Las extraño estos septiembres y todos debemos acomodarnos a estas ausencias. El primero fue el equivalente a la orejita que se levanta en la pegatina con la marca de tu nuevo ordenador y que, por una extraña razón, no te animas a arrancarla. Tal vez, porque te apetece apoyarte en ella. Pero cada vez se va despegando un poco más, hasta que, finalmente, tienes que separarla entera. Pero queda el pegamento que te recuerda que algo estuvo allí. Y así vendrá algún septiembre que ya no marque el comienzo de un nuevo año escolar porque ya os habréis marchado.
Pero, al salir a la calle me cruzaré con niños y niñas que me lo recuerden, uniformes que certifiquen la llegada de un nuevo septiembre... El mes en el que los padres y madres volvemos a ser niñ@s.

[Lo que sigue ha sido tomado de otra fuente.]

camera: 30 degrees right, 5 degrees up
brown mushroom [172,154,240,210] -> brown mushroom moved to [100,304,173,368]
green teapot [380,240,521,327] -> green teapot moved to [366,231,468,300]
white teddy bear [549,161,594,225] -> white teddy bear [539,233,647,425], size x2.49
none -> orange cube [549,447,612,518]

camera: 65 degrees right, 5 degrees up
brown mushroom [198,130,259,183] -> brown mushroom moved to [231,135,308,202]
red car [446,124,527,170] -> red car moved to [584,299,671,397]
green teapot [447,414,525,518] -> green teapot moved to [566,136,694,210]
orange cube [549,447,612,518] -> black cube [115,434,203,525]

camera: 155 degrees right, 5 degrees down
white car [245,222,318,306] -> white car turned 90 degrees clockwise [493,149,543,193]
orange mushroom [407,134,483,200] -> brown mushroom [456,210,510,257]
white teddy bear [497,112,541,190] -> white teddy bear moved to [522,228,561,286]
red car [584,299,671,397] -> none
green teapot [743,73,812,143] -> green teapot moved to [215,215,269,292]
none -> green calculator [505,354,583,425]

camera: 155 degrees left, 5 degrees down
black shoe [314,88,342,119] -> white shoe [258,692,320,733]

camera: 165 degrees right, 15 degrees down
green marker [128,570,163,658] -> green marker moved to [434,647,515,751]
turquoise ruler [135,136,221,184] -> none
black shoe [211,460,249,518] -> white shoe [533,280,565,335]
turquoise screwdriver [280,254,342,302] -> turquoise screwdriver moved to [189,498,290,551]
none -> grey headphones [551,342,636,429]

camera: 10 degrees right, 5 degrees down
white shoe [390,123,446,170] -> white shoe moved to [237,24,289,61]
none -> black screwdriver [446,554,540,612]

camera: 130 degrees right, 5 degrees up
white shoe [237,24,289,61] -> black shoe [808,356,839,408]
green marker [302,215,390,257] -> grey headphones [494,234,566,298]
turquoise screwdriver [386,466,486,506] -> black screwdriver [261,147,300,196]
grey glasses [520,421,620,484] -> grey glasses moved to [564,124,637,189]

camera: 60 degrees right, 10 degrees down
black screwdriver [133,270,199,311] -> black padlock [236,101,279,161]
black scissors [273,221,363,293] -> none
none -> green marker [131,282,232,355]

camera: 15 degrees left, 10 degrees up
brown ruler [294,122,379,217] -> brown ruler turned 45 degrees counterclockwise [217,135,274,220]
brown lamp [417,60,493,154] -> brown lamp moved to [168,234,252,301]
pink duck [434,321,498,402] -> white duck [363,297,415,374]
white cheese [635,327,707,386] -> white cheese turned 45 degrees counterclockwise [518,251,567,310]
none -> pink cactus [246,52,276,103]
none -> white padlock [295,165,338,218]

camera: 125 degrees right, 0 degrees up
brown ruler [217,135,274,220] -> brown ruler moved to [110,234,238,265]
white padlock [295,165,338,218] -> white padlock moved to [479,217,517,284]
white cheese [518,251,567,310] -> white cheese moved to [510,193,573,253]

Coincido con J.J. Millás en que la vida debería medirse en septiembres. De hacerlo, yo tendría 14. Catorce en los cuales tuve que verte partir y ser engullida en eso que llamamos escuela, que es como un monstruo grande que se alimenta de niñ@s aterrorizados, que lloran y moquean porque dejan el hogar, que es como una placenta en la que vivieron felices. Imposible no olvidar aquella primera vez en que te entregué a la sociedad, así, pequeñita, con tu vestidito verde, una coletita en el pelo, corriendo hacia mí, chillando por la separación. Fue una escuela horrible y tuve que buscarte otra más amable. Sabía por experiencia propia que ese primer acto de socialización tiene unas consencuencias notables en el desarrollo psico-social de las personas, por eso estuve atenta, fui empática y te apoyé en todo, hasta que superaste ese trago amargo. Más tarde, lo haría con tu hermanita, pero tu presencia en el mismo espacio era una suerte de muleta para ella.
Sí, reconozco que fui una madre sobreprotectora cuando eran pequeñas, porque temprano me di cuenta que los niñ@s sin sombra materna o paterna son aplastados por otros padres y madres, por sus hijos y por la escuela. Eso, les dio seguridad a ambas y ahora se atreven a luchar con sus propios discursos, a enfrentarse con sus propias palabras, aplicando la ironía y el buen argumento; lo cual, lejos de hacerme sentir sobrante, me reconcilia conmigo misma y me hace pensar que no estuve equivocada las veces que salí en su defensa y debatí -siempre en voz bajita para no perder la razón, algo raro en mí- con profesores y directores para hacerles entender que no eran adultas pequeñas e idiotas, sólo unas niñas que aprendían a vivir en sociedad y que esta representación reducida de ella debería, ante todo, respetar las normas de la democracia, es decir, respetar la voz de todos y ante todo, el disenso.
Las extraño estos septiembres y todos debemos acomodarnos a estas ausencias. El primero fue el equivalente a la orejita que se levanta en la pegatina con la marca de tu nuevo ordenador y que, por una extraña razón, no te animas a arrancarla. Tal vez, porque te apetece apoyarte en ella. Pero cada vez se va despegando un poco más, hasta que, finalmente, tienes que separarla entera. Pero queda el pegamento que te recuerda que algo estuvo allí. Y así vendrá algún septiembre que ya no marque el comienzo de un nuevo año escolar porque ya os habréis marchado.